得られるハッシュレートに比べて電気代がかかり過ぎては単に温風を得ているだけのことになってしまうので、そのような設定をします。それに、グラフィックデータがないのでメモリの速度もいりません。つまりはゲーム用途よりも負荷が低く、結果として発熱も少ない。先のニチコンの資料では「温度が10℃低くなると寿命はおおよそ2倍」と書かれているとおり、温度は寿命に影響します。

車に例えると。

・ベンチマークやストレステスト
 →ドイツのニュルブルクリンクを全開で攻める

・マイニング
 →日本の高速道路を法定速度で長距離を走り続ける

・ゲームなどの一般用途
 →混雑した街中をストップ&ゴーを繰り返して短距離を走る

ハードウェアとして一番穏やかなのが、じつはマイニングです。ただし、稼働時間が長いのでそれに伴う消耗があります。

結論

ということで、稼働時間や運用が確認出来て自分の判断で割り切れればマイニング上がりのグラボは安くてうまい。

手に入れたグラボは計算上は24時間/日としてもあと2年、ゲームなどの一般用途で8時間/日とすると6年程度使えることになります。

けど、GTX10シリーズは発売からすでに3年たっているので、物理的な寿命を迎える前に商品価値の寿命を迎えてしまうかも知れませんね。

コメント

  1. gkrsnama より:

    最近、GPUチップを基盤に接着しているはんだが、熱膨張と収縮に耐えられず割れるという故障原因が主張されています。で、オーブンで焼いてはんだを再接着すれば治るともいわれています。

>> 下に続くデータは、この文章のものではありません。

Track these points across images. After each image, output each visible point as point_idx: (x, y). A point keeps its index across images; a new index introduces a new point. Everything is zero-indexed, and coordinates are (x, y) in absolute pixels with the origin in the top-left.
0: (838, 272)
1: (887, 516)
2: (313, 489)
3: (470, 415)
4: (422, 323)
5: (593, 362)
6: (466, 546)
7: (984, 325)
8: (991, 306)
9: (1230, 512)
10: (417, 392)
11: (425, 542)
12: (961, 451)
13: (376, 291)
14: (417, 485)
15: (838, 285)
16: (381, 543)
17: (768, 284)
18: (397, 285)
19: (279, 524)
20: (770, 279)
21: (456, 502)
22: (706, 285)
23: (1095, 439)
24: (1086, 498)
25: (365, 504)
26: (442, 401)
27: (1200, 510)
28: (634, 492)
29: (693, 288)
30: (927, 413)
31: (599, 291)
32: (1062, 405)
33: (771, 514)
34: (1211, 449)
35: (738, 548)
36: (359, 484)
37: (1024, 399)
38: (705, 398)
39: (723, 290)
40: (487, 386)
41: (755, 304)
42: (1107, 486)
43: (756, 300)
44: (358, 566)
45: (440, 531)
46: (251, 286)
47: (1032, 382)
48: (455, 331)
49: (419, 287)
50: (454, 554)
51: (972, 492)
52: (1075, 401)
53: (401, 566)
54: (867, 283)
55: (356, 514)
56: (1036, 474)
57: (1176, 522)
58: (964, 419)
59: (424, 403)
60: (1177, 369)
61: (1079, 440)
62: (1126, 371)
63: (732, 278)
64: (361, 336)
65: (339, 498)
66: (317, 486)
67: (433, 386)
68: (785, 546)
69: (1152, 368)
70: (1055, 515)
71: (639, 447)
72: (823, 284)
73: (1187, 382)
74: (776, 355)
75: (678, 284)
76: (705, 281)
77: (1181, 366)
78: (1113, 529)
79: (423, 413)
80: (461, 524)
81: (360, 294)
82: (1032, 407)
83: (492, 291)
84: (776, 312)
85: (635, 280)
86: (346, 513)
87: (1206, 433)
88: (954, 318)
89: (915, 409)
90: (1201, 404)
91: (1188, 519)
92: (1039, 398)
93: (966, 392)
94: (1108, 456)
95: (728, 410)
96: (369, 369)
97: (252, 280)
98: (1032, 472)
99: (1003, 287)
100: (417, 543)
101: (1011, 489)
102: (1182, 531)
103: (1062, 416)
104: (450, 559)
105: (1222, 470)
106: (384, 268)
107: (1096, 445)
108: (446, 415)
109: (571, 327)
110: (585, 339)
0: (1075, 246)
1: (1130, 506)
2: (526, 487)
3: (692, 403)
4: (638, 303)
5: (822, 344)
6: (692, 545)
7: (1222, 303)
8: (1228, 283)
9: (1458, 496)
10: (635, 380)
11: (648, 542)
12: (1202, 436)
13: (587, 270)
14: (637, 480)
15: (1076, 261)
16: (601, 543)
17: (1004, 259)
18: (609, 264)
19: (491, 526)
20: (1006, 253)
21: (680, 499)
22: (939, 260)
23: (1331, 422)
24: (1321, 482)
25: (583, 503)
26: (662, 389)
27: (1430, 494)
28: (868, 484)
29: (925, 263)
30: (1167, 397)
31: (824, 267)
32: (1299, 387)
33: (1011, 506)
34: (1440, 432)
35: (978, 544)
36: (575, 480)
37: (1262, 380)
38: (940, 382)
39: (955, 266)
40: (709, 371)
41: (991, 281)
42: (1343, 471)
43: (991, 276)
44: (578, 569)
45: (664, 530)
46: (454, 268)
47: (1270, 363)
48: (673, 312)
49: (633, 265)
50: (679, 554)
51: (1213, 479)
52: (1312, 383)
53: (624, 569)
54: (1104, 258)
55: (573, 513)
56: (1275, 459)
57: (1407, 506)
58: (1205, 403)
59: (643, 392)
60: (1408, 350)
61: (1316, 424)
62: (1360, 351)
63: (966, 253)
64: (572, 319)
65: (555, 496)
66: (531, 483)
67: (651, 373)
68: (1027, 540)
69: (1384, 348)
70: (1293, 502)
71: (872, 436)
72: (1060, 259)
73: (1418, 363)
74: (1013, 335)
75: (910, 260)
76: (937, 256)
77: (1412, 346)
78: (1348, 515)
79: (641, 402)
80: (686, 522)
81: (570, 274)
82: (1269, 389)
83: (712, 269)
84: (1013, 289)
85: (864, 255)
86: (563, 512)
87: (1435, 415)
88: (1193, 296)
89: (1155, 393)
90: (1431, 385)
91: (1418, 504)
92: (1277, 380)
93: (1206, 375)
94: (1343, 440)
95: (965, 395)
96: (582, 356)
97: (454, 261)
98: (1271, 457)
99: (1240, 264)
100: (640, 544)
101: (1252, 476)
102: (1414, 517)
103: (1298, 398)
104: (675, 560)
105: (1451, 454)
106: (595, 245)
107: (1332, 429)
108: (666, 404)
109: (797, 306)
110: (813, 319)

    マイニングは熱くなりっぱなしだから、むしろ大丈夫なのかもしれませんね。

    • 電子脳民 より:

      そうなんですよね。モーターとかもそうですけど、頻繁に入れたり切ったりするよりも入れっぱなしのほうが長持ちする気がします。

      で、4年を超えた2023年8月現在もこのグラボは現役で稼働中です。